[PROBLEM REQUIREMENTS] Match the string "license" against each line below, and copy every line that matches.

[Extracted data entries]
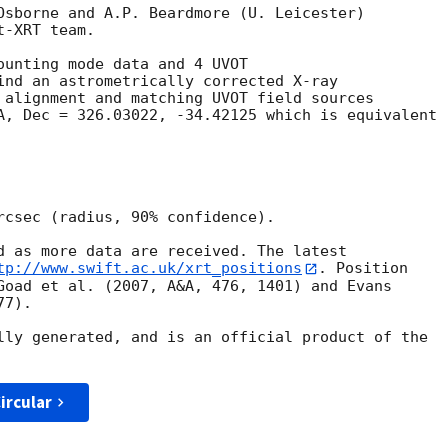
Osborne and A.P. Beardmore (U. Leicester) 

-XRT team.

ounting mode data and 4 UVOT

ind an astrometrically corrected X-ray

 alignment and matching UVOT field sources

A, Dec = 326.03022, -34.42125 which is equivalent

rcsec (radius, 90% confidence).

d as more data are received. The latest

tp://www.swift.ac.uk/xrt_positions
. Position

Goad et al. (2007, A&A, 476, 1401) and Evans

7).

lly generated, and is an official product of the

ircular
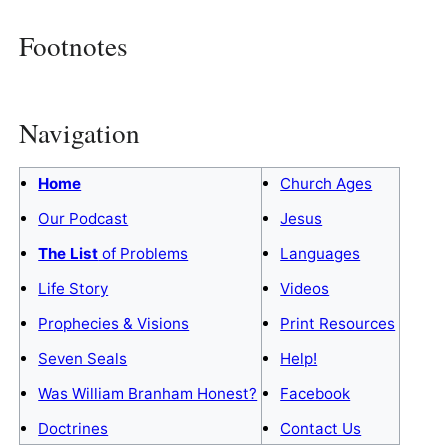
Footnotes
Navigation
Home
Church Ages
Our Podcast
Jesus
The List
of Problems
Languages
Life Story
Videos
Prophecies & Visions
Print Resources
Seven Seals
Help!
Was William Branham Honest?
Facebook
Doctrines
Contact Us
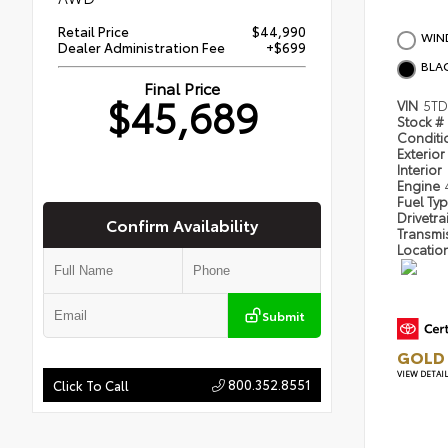
Retail Price
$44,990
WIND
Dealer Administration Fee
+$699
BLA
Final Price
$45,689
VIN
5TD
Stock #
Condit
Exterior
Interior
Engine
Fuel Ty
Drivetra
Confirm Availability
Transmi
Locatio
Submit
GOLD 
VIEW DETAI
800.352.8551
Click To Call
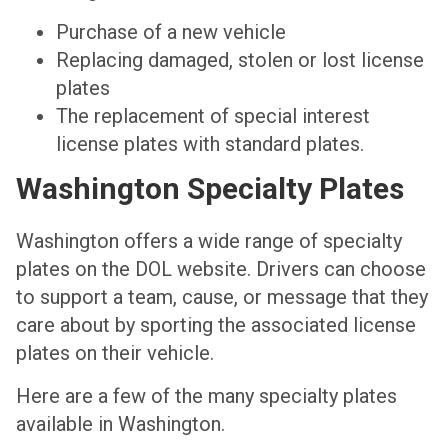
Purchase of a new vehicle
Replacing damaged, stolen or lost license
plates
The replacement of special interest
license plates with standard plates.
Washington Specialty Plates
Washington offers a wide range of specialty
plates on the DOL website. Drivers can choose
to support a team, cause, or message that they
care about by sporting the associated license
plates on their vehicle.
Here are a few of the many specialty plates
available in Washington.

[YOUR SOLUTION]
Replacing damaged, stolen or lost license
license plates with standard plates.
care about by sporting the associated license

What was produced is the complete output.